Integration Testing with Multiple Mobile Devices and Services

Alexander Dorokhine (Google) and Ang Li (Google)

Links: Video, Slides

Mobly is an open-source, Google-developed framework for testing products that require interactions among multiple devices, like social apps; or tests that require controlling test environment, like Wi-Fi connection. We'll discuss how multi-device testing differs from single-device testing and its unique problems, like synchronization and code flow between multiple devices, and how Mobly solves them.
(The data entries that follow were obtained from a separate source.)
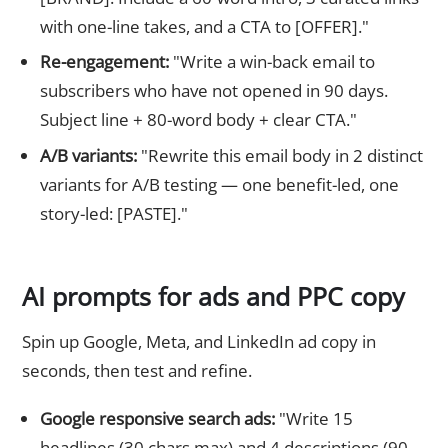
with one-line takes, and a CTA to [OFFER]."
Re-engagement:
"Write a win-back email to
subscribers who have not opened in 90 days.
Subject line + 80-word body + clear CTA."
A/B variants:
"Rewrite this email body in 2 distinct
variants for A/B testing — one benefit-led, one
story-led: [PASTE]."
AI prompts for ads and PPC copy
Spin up Google, Meta, and LinkedIn ad copy in
seconds, then test and refine.
Google responsive search ads:
"Write 15
headlines (30 chars max) and 4 descriptions (90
Scale vs Value: Test Automation at the BBC

Jitesh Gosai (BBC) and David Buckhurst (BBC)

Links: Video, Slides

We built an in-house opensource device cloud to scale testing of our Mobile and TV applications but it pretty quickly grew into a monster that forced us to rethink our approach to automation, and find the correct balance between scale and value. Learn how we solved the challenges of on-device testing with focused automation and shared ownership. Also discover how to build your own internal device cloud and leverage our open source tools.

Finding bugs in C++ libraries using LibFuzzer

Kostya Serebryany (Google)

Links: Video, Slides

How I learned to crash test a server

Jonathan Abrahams (MongoDB)

Links: Video, Slides

Come learn how we tested the robustness of the MongoDB server to survive various system crash scenarios. Learn how we were able to automate crashing a server of any type of OS and host configuration (physical or virtual).